Un autre citoyen rapportait d'ailleurs avoir vu un employé échapper l'une des lourdes cloches de béton au sol, déplorant l'absence d'un inspecteur sur place.

«C'est toute une surprise que de découvrir notre rue avec une toute nouvelle signalisation sans préavis, d'affirmer Daniel Roy qui habite la rue de Bohème depuis 22 ans. De prime abord, je n'ai rien contre. Je suis moi-même cycliste! Mais peut-on être informés et consultés avant, s'il vous plaît?»

«Nous avons déjà informé notre consultant que ce qui avait été fait, ce travail de nuit, était inacceptable, a répondu le vice-président du comité exécutif de la Ville de Laval David De Cotis, offrant ses excuses aux citoyens. Nous l'avons averti de ne plus faire ça.»

Des mesures d'apaisement semblables sont prévues dans tous les quartiers du territoire lavallois pour la première phase de ce vaste projet émanant du Service de l'ingénierie.

De sérieux doutes

Comme la majorité des citoyens présents lors de cette rencontre, convoquée par message préenregistré et inscrite au site Web de la Ville, M. Roy croit que les mesures ralentiront la circulation, mais en alourdissant le trafic, sans réduire le débit de véhicules.

Les autobus de la Société de transport de Laval et de nombreux camions des différents services de la Ville de Laval empruntent les artères visées par ce projet-pilote.

«Nous avons déjà une piste cyclable non loin d'ici, de préciser Lucie Declerc résidant rue de la Bohème depuis plus de 20 ans avec son conjoint Gary Dunlop. Les petites familles ont quitté la grande ville pour trouver de l'espace avec leurs enfants et voilà qu'on vient leur couper ça!»

«Nous avons reçu beaucoup de plaintes de citoyens se plaignant de la vitesse excessive dans ces rues, de se défendre David De Cotis. Nous allons informer et consulter les gens plus tard afin d'évaluer l'impact de ce projet-pilote, notamment via du porte-à-porte dans sept à huit semaines.»

«Je ne suis pas en désaccord et constate déjà que la vitesse est moindre, d'ajouter Céline Bureau qui habite rue de Strasbourg. Le matin, il y a une centaine d'enfants dans ce parc. Toutefois, je crains vraiment la cohabitation entre cyclistes, autobus, camions et petits enfants qui descendent des véhicules scolaires. C'est devenu trop étroit, la visibilité est rendue très difficile. Ce sera dangereux.»

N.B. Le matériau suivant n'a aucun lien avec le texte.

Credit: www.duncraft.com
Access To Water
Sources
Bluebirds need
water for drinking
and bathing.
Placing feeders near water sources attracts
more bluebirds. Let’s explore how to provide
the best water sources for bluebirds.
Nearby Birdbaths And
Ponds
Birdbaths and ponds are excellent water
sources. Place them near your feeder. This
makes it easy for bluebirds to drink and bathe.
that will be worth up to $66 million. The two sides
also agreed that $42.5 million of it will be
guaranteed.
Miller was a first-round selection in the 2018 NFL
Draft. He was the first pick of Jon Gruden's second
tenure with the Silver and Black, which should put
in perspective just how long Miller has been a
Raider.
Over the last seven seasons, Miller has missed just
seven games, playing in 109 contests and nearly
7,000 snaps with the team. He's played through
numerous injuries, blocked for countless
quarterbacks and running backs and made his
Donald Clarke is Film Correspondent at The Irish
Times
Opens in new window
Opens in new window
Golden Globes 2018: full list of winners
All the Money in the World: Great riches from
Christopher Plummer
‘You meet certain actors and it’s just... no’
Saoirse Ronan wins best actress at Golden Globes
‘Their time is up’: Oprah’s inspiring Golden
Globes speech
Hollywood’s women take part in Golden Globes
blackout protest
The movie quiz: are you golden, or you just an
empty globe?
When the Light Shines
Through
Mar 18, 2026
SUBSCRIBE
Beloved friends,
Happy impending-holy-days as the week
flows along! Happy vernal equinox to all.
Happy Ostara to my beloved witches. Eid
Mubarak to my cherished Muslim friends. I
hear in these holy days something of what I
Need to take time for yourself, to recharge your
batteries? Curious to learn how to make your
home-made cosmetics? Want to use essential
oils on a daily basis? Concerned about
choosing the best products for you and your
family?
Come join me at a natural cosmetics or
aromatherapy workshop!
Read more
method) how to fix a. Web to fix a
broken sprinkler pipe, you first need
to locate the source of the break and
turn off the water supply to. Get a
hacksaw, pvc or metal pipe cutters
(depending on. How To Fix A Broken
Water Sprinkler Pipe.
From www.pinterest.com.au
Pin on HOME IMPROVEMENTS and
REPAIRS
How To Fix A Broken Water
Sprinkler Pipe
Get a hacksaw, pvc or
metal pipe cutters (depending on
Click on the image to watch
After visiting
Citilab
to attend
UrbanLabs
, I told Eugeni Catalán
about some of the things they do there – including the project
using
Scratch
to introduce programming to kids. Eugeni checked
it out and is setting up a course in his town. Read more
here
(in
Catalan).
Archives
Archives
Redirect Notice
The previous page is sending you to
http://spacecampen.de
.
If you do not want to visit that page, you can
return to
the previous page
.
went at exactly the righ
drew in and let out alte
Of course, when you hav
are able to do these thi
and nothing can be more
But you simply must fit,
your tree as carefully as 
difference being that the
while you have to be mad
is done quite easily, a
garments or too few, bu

«Nous pensions amener une bonne nouvelle avec ce moyen de réduire la vitesse, d'autant plus que ce sont des mesures temporaires de marquage de la chaussée et de poteaux non permanents, et qu'elles font suite aux appels de citoyens, a rappelé Aimée Dufour-Desrosiers, porte-parole de la Ville de Laval. Il n'y a pas de béton qui a été coulé.»

«Qu'ils rendent les stationnements aux gens et limitent le secteur à une circulation locale seulement», de conclure Anthony Lacopo.